Just finished MIDNIGHT MASS on Netflix, and WOW. If you’re looking for a brilliant horror story that also serves up a powerful analysis of religious belief, you should stop reading this dumb review and start binge-watching now.
If you’re still with me, here goes: MIDNIGHT MASS is the creation of Mike Flanagan, one of the creators of THE HAUNTING OF HILL HOUSE, which I also enjoyed. In this story, a mysterious priest arrives at a declining fishing island to take over a Catholic church, but he’s not alone. Soon, miracles and deaths start occurring, forcing the ensemble cast of locals to choose sides in what some seems as a spiritual war and others as a threat to the entire world.
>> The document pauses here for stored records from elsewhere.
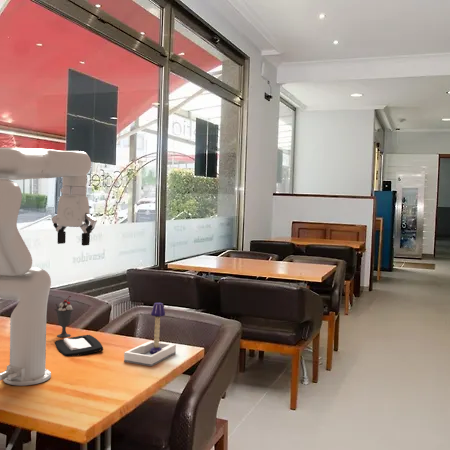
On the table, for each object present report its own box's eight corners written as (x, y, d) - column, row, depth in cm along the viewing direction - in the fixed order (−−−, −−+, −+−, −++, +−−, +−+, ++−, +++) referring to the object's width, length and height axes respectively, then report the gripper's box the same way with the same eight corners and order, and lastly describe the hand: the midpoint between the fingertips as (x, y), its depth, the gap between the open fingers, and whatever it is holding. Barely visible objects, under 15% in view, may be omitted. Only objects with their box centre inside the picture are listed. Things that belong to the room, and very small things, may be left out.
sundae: (77, 335, 195) (77, 295, 195) (62, 339, 189) (63, 298, 189) (65, 332, 199) (65, 293, 198) (50, 336, 193) (51, 296, 192)
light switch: (51, 338, 185) (91, 330, 191) (52, 346, 185) (91, 338, 192) (63, 352, 167) (106, 344, 174) (64, 361, 168) (106, 352, 174)
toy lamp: (152, 350, 177) (153, 301, 176) (165, 351, 176) (166, 302, 176) (148, 353, 172) (149, 304, 172) (161, 355, 172) (163, 304, 171)
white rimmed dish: (151, 366, 161) (151, 356, 161) (124, 361, 165) (124, 352, 165) (175, 353, 176) (175, 344, 176) (149, 349, 180) (150, 340, 180)
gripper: (45, 191, 170) (44, 243, 170) (89, 192, 163) (87, 246, 164) (60, 192, 177) (59, 242, 177) (103, 193, 170) (102, 245, 171)
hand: (73, 244), depth 170 cm, fingers open, 9 cm apart
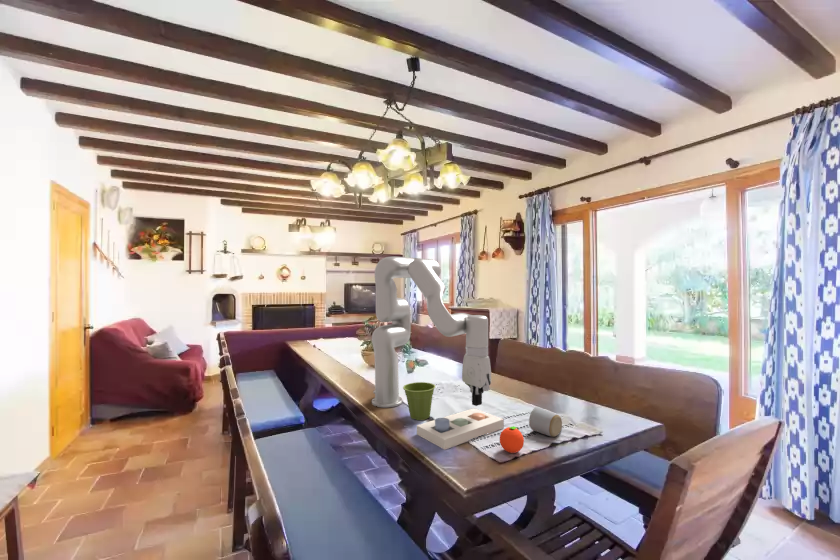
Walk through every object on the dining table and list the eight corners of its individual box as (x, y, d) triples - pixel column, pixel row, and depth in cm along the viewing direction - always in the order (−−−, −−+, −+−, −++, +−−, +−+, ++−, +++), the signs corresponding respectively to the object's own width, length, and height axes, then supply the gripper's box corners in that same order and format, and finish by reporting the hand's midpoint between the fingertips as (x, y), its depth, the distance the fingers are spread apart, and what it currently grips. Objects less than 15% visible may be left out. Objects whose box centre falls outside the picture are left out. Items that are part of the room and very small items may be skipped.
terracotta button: (468, 424, 132) (468, 414, 132) (478, 421, 135) (478, 411, 135) (478, 428, 128) (478, 418, 128) (487, 424, 131) (487, 415, 131)
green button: (451, 429, 127) (451, 420, 127) (461, 426, 130) (461, 417, 130) (460, 434, 124) (460, 424, 124) (470, 430, 126) (470, 421, 126)
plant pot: (423, 409, 149) (423, 380, 149) (442, 418, 139) (441, 387, 139) (397, 415, 142) (397, 385, 142) (415, 425, 132) (414, 393, 132)
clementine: (508, 443, 117) (507, 420, 117) (529, 449, 113) (529, 425, 113) (495, 452, 111) (494, 428, 111) (517, 459, 107) (517, 434, 107)
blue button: (432, 429, 123) (432, 419, 123) (443, 426, 125) (443, 416, 125) (441, 434, 119) (441, 424, 119) (452, 430, 122) (452, 420, 122)
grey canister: (551, 440, 119) (551, 415, 119) (528, 432, 125) (528, 409, 125) (568, 432, 125) (568, 408, 125) (546, 424, 132) (546, 402, 132)
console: (416, 434, 125) (416, 425, 125) (474, 416, 140) (474, 408, 140) (444, 449, 114) (444, 439, 114) (503, 428, 129) (503, 419, 129)
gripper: (454, 349, 135) (454, 400, 136) (485, 356, 123) (485, 413, 124) (469, 346, 140) (469, 396, 140) (501, 353, 128) (500, 408, 128)
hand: (476, 404), depth 132 cm, fingers closed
Flanagan gets pretty much everything about this miniseries right. As a creator, he often leans heavily on theme, and MIDNIGHT MASS is no exception. The theme here is the search for meaning in life when all things die, how this affects people differently in good and bad ways, and the struggle to know an all-powerful God that seems to be unknowable. I tackled a lot of these themes in my novel THE CHILDREN OF RED PEAK, and while I went for it and produced something I believe is at least thoughtful, Flanagan utterly dominated it. His script contains these long, wonderful monologues that are really meditations and shaded views on purpose, meaning, life after death, and more. He overdoes the expository dialogue at times, but I didn’t mind as it’s good stuff.
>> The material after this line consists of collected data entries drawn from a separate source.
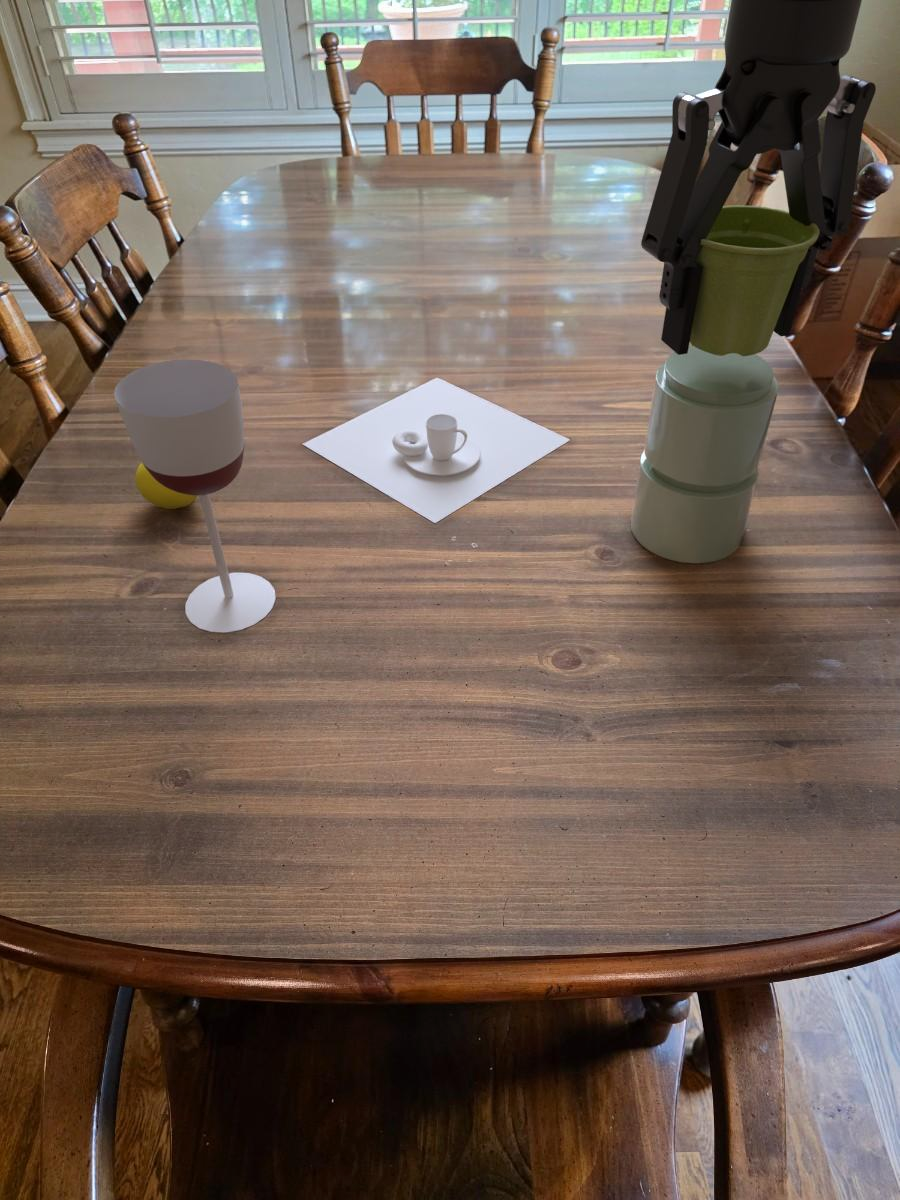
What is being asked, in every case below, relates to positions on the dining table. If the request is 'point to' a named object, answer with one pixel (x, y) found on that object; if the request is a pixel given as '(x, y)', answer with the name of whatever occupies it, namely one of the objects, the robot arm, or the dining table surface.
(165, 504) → the lemon
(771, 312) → the plant pot
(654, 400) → the cup stack
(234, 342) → the dining table surface
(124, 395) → the wineglass
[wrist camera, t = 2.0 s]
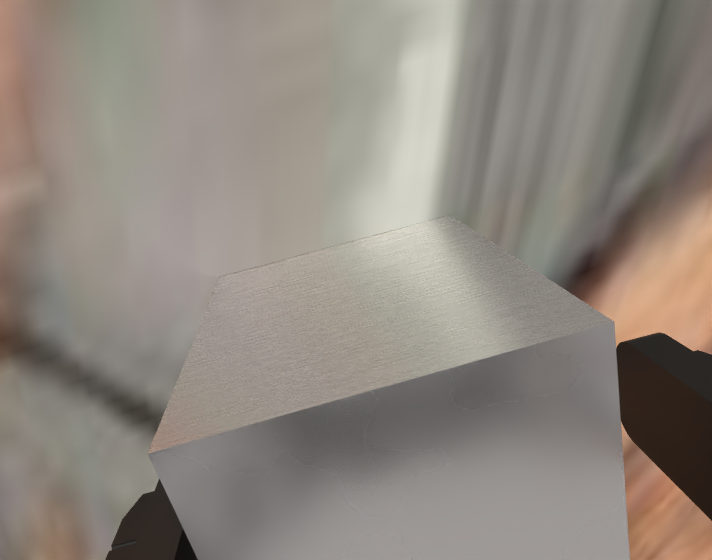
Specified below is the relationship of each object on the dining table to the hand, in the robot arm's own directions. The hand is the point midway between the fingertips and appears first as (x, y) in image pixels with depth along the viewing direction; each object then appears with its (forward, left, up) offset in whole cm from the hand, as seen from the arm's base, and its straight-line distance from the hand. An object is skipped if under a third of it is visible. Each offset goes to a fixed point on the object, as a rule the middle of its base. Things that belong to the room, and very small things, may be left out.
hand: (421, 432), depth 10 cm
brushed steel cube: (0, 0, -4) cm, 4 cm away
I’ve always been fascinated by this theme, which is a tough one to tackle right: the question of whether life has any inherent meaning if death is final, and the question of whether a higher power is guiding us to a higher purpose. I’ve always felt if you strip out the human longing and projection, take out the idea that God has a paternal love for each and every one of us, God is actually a source of cosmic horror, an all-powerful being that inflicts great suffering and occasionally helps us based on its plan and that maybe can be appeased with the right behavior and sacrifices. Flanagan shows us all this and makes us feel it while being respectful to all sides of the conversation. Flanagan asks the question, and the characters provide a multitude of answers.
Back to the show… The acting is terrific, with some familiar faces from previous Flanagan works like Kate Siegel, and led by Hamish Linklater, whom I’d only seen previously in THE BIG SHORT. Playing Father Paul, he chews the scenery and absolutely dominates every scene he’s in. Paul is such a greater character, a deeply spiritual and religious man who is at heart good but who deludes himself into interpreting a great evil into something miraculous and Godly. Bev is another great character, a very religious and proper lady who uses her religion to justify her prejudices and spite, and who has a Bible verse to rationalize pretty much anything she wants to do. All the characters are great, in fact, all of them feeling real without the usual “small town stock” cast. The show has been compared to Stephen King’s work, which is justifiable as we have a small town of good, plain folks encountering and seduced by a great evil, but Flanagan goes so much farther with character and theme that in my view he comes out ahead in a league entirely his own.
I could go on, the terrific horror element, the absolutely terrific bloody climax, the organic and realistic pacing, etc. Suffice to say, I thought MIDNIGHT MASS was brilliant and loved it, another example of the golden age of television we’re currently in.